▶ Excerpted text
Optimal prompts for kimi.com

Long-document Q&A with citations
Long-doc Q&A The document(s) below are your only source of truth. Answer using only information in the documents. For every claim, cite the page or section. If the documents don't contain the answer, say so explicitly — do not guess. Question: [your question]
Codebase walk-through
Codebase walk I've uploaded a codebase. Walk me through it as if you're onboarding a new engineer: 1. Top-level architecture in 3 sentences. 2. The 5 most important files / modules and what they do. 3. The data flow for the primary user action. 4. The 3 places I'm most likely to get confused. 5. The first thing I should change to get a feel for the system.
🎈 ELI5

Moonshot's API is OpenAI-compatible — point at api.moonshot.ai and use the OpenAI SDK. The interesting tooling sits on top: Agent Swarm for orchestrating up to 300 sub-agents across multi-thousand-step workflows.

Account & keys

  1. Visit platform.moonshot.ai and sign in.
  2. Add a payment method; pay-as-you-go.
  3. Generate an API key. Treat as password — env vars only.

First API call (OpenAI-compatible)

▶ Work request 1
Duplicate the kimi.com excerpt from "Moonshot's API is" up to and including "and sign in.".
▶ Work request 2
Decide whether each statement agrees with the kimi.com excerpt, answering yes or no and quoting the words of the excerpt that settle it. (a) Agent Swarm can orchestrate up to 300 sub-agents. (b) The API key may be written directly into the code. (c) Using Moonshot's platform requires a monthly subscription.
▶ Work request 3
Summarize the kimi.com excerpt in two sentences.
The material after this point has no connection to the kimi.com excerpt.

▶ Data excerpts
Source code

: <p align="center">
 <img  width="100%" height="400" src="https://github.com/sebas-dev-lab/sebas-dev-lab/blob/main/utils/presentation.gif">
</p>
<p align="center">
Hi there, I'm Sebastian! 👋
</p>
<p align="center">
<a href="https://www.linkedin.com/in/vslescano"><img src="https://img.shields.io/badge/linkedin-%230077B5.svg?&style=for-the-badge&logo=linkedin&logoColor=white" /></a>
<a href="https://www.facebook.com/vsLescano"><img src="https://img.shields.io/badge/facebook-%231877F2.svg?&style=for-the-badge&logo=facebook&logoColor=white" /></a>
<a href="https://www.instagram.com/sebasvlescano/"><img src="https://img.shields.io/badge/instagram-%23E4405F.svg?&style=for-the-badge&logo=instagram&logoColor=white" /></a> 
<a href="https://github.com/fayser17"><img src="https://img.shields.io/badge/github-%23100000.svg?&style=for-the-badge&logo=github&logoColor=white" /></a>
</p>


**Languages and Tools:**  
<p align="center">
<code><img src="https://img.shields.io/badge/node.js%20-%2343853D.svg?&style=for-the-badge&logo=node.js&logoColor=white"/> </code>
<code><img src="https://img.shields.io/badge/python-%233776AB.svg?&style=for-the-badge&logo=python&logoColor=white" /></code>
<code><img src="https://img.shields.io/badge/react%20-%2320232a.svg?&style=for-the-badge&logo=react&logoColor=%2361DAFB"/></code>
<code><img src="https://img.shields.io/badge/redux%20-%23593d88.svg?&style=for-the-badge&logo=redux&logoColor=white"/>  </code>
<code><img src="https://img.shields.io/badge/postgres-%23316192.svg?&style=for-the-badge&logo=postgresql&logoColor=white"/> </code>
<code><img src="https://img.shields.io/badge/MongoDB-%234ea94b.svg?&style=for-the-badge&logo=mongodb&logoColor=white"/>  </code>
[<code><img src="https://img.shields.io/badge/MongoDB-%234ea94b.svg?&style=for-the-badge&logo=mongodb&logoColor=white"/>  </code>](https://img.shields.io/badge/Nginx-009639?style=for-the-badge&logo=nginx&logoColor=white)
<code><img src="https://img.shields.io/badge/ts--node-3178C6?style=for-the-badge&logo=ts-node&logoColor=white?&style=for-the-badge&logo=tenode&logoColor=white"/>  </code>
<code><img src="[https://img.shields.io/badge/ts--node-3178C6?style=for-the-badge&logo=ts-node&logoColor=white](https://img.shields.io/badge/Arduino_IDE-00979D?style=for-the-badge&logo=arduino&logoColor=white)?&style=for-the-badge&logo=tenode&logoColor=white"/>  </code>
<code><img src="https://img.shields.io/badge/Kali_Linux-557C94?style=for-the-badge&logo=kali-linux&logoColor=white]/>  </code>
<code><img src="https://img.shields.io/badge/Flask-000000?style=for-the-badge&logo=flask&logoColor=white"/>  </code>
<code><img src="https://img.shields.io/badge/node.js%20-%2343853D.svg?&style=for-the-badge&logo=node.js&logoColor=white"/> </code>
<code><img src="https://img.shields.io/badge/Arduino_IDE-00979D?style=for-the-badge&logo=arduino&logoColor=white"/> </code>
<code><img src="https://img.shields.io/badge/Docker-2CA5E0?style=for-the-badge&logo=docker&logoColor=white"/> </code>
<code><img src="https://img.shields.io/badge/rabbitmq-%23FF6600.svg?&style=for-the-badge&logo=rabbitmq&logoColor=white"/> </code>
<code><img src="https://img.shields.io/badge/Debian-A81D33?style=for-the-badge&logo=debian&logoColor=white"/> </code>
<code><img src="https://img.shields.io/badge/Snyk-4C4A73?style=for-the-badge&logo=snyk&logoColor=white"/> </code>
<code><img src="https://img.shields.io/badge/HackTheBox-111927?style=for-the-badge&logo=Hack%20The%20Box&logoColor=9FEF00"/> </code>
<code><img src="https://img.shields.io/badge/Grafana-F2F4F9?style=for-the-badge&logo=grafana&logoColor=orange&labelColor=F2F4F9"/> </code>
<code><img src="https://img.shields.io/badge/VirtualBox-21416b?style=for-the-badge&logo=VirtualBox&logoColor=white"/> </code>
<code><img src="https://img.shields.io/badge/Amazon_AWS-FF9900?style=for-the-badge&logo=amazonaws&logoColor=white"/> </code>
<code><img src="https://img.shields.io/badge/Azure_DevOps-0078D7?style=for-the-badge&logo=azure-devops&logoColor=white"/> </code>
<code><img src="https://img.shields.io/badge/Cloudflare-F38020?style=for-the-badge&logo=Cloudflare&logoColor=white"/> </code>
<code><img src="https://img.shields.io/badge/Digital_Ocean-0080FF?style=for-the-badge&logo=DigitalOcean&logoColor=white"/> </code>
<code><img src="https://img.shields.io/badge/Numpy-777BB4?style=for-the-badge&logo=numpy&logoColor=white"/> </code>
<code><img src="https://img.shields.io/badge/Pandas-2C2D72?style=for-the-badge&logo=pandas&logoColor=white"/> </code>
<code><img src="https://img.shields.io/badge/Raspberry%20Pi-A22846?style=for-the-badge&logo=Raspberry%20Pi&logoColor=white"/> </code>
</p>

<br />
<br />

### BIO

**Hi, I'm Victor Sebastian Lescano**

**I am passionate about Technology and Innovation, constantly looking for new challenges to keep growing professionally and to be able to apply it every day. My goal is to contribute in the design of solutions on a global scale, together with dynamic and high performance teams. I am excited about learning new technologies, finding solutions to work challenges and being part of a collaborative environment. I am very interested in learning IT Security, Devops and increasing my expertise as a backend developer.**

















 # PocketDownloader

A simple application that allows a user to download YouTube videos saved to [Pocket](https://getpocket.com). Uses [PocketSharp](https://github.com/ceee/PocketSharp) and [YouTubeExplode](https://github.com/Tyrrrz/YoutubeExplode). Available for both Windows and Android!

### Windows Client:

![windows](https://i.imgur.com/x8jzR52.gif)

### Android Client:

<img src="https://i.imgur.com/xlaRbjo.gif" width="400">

▶ Problem solution 1
Moonshot's API is OpenAI-compatible — point at api.moonshot.ai and use the OpenAI SDK. The interesting tooling sits on top: Agent Swarm for orchestrating up to 300 sub-agents across multi-thousand-step workflows.

Account & keys

  1. Visit platform.moonshot.ai and sign in.

▶ Problem solution 2
(a) Yes: "Agent Swarm for orchestrating up to 300 sub-agents across multi-thousand-step workflows."
(b) No: "Treat as password — env vars only."
(c) No: "Add a payment method; pay-as-you-go."

▶ Problem solution 3
The kimi.com excerpt gives prompt templates for answering questions about long documents with citations and for walking through an uploaded codebase as if onboarding a new engineer. It also states that Moonshot's API is OpenAI-compatible, with Agent Swarm tooling on top, and lists the steps for getting an API key: sign in at platform.moonshot.ai, add a payment method, and generate a key kept only in environment variables.